> [What is required]
Report each line of the data below in which "dengan" appears.

+++ Exercise material

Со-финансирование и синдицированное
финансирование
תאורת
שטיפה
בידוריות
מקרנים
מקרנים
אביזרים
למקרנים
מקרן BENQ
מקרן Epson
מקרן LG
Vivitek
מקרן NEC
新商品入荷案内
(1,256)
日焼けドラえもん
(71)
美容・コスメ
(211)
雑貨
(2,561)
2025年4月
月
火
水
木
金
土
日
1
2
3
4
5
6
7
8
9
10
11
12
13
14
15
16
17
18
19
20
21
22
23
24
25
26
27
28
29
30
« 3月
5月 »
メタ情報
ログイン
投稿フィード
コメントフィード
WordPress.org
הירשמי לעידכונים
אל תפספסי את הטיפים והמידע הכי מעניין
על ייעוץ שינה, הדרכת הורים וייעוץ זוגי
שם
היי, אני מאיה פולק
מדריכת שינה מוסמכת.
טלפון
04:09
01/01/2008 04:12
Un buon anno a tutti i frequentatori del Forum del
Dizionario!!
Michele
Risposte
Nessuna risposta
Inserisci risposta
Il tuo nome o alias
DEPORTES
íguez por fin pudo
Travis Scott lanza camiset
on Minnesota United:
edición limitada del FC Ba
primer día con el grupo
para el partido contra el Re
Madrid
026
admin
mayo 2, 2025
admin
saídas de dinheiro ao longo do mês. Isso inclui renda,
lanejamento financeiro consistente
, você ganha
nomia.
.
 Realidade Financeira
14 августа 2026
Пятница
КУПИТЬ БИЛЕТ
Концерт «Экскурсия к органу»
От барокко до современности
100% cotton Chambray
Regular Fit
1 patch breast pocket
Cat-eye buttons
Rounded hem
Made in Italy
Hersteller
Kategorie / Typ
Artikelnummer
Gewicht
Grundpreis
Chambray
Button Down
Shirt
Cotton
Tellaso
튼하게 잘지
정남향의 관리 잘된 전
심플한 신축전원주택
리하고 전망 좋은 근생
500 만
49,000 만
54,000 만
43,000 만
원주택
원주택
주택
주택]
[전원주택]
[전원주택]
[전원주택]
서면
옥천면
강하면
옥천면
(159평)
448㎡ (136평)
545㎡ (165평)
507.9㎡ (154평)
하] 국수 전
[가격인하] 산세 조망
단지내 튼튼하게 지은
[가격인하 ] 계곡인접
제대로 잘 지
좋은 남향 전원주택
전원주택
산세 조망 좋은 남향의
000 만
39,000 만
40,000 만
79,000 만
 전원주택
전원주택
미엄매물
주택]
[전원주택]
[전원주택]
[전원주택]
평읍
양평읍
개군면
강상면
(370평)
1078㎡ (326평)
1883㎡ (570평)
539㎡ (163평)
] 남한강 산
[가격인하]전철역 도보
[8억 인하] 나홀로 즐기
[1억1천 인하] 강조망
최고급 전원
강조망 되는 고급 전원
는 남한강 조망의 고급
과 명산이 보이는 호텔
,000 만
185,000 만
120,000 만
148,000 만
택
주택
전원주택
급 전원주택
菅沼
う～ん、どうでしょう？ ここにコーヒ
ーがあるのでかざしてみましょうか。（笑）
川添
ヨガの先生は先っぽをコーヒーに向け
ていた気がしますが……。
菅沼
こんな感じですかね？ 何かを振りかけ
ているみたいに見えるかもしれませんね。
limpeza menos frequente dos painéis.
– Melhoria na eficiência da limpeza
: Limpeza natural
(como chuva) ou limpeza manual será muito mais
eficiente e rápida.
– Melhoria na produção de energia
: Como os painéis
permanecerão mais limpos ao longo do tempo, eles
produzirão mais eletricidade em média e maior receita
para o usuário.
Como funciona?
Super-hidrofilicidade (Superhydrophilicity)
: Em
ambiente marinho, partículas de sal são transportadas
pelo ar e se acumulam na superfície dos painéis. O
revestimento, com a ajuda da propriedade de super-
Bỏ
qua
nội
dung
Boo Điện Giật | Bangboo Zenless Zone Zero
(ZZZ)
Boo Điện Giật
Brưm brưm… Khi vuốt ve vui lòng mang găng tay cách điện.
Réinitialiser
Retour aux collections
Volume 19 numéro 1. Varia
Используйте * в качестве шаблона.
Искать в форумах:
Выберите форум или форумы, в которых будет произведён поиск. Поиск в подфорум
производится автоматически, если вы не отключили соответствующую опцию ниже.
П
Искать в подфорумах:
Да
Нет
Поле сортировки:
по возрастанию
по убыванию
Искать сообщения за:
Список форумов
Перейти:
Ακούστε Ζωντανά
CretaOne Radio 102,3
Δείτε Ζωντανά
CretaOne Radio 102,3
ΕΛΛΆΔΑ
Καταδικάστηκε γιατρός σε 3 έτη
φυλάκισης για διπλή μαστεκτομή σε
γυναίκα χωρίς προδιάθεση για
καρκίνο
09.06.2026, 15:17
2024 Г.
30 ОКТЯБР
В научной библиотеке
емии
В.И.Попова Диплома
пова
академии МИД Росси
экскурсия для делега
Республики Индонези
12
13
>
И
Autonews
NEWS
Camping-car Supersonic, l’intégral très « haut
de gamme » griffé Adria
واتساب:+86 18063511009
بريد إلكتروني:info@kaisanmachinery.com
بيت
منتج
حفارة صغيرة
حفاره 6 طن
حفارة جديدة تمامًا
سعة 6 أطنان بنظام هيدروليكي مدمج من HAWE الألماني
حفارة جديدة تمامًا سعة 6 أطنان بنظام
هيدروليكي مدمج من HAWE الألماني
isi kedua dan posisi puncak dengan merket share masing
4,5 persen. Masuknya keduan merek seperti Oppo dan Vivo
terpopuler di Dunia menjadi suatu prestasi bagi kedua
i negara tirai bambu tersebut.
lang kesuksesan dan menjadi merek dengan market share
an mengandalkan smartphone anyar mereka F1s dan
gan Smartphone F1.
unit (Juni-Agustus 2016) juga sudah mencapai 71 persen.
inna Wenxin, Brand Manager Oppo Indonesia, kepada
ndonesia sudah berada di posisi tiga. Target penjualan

++++++

> [Solution to this exercise]
isi kedua dan posisi puncak dengan merket share masing
lang kesuksesan dan menjadi merek dengan market share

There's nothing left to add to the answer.